• [Problem]
Please state how many lines below include the word "deck"; the reply should be the number only.

• [Given records]
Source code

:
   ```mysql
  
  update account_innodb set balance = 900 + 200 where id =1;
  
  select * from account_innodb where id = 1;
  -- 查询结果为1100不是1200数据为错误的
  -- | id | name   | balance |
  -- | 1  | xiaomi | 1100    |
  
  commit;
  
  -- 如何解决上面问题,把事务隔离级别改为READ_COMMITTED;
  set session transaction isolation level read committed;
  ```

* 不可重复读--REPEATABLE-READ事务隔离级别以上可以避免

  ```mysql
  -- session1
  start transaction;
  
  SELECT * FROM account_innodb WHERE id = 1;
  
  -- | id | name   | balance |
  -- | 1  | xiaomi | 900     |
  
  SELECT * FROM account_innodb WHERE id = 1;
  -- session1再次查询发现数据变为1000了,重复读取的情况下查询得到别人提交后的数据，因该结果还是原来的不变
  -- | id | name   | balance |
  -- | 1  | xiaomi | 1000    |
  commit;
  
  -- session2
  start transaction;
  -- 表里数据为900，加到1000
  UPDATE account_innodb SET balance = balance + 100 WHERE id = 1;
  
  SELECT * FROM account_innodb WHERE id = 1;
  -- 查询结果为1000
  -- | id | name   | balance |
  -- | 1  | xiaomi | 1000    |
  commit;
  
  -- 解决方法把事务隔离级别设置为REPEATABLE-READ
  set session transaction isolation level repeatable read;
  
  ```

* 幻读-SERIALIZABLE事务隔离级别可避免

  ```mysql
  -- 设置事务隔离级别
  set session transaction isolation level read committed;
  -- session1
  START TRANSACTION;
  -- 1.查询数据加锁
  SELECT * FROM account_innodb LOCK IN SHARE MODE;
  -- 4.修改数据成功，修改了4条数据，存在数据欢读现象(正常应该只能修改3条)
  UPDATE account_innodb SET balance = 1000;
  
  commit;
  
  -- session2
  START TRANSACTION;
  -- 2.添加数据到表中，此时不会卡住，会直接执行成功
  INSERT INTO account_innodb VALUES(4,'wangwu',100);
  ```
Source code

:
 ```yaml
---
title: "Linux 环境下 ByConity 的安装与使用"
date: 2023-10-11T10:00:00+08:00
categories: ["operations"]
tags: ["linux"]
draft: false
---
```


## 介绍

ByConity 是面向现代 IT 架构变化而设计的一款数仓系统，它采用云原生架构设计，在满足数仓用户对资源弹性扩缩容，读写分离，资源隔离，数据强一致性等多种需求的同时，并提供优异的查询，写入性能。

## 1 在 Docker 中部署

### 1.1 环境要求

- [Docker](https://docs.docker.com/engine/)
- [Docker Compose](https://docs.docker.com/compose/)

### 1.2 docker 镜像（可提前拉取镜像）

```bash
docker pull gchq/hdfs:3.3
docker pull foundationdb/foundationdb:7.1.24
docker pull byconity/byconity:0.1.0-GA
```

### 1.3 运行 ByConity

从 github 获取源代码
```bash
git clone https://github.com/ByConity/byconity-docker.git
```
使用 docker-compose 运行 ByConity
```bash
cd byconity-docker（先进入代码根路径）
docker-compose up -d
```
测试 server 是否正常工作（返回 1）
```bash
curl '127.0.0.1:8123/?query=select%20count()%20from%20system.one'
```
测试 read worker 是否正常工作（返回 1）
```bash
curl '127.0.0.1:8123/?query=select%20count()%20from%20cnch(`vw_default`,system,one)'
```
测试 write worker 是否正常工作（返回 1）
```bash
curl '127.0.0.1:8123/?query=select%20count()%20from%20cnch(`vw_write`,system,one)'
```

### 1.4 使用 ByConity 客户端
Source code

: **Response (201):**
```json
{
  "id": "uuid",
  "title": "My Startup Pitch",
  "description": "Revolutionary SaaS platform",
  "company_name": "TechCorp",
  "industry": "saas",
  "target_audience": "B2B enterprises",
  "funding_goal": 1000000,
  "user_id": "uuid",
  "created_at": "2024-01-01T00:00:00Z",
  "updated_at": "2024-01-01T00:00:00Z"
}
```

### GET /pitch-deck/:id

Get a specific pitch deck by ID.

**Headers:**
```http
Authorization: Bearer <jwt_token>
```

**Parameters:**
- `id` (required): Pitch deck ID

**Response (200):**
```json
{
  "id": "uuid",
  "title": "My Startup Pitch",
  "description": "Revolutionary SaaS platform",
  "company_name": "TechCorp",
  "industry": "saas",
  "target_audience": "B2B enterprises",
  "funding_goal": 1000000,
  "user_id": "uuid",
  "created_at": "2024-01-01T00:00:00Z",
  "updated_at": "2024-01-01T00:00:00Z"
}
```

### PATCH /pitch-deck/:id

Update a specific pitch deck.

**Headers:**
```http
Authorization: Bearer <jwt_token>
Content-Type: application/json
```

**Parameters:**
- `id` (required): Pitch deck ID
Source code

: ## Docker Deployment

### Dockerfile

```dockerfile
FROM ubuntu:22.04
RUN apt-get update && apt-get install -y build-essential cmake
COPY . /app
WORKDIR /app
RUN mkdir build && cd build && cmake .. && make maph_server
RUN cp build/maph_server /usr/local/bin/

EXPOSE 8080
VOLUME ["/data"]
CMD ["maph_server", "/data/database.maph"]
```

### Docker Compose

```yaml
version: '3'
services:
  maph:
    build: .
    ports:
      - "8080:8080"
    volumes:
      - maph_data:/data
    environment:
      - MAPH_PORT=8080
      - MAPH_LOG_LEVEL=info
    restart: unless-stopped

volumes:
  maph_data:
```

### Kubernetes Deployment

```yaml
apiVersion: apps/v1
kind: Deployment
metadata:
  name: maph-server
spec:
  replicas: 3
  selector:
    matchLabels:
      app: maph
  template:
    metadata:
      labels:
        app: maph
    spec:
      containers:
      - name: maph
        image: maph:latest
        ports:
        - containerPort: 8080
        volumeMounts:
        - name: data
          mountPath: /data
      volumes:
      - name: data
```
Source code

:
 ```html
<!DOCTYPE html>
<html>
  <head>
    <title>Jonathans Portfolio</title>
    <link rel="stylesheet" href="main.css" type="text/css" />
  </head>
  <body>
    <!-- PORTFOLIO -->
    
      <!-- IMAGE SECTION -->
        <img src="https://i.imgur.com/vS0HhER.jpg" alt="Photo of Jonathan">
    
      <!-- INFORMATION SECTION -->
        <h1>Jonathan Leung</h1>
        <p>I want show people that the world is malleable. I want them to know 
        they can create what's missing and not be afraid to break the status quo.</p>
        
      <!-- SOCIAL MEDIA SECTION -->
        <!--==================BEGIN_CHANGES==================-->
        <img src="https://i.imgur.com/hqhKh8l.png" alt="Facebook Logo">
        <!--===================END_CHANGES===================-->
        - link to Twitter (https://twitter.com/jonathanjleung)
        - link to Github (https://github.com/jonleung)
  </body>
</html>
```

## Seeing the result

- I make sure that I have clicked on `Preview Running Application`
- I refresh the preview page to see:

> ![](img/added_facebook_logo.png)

• [Solved problem]
6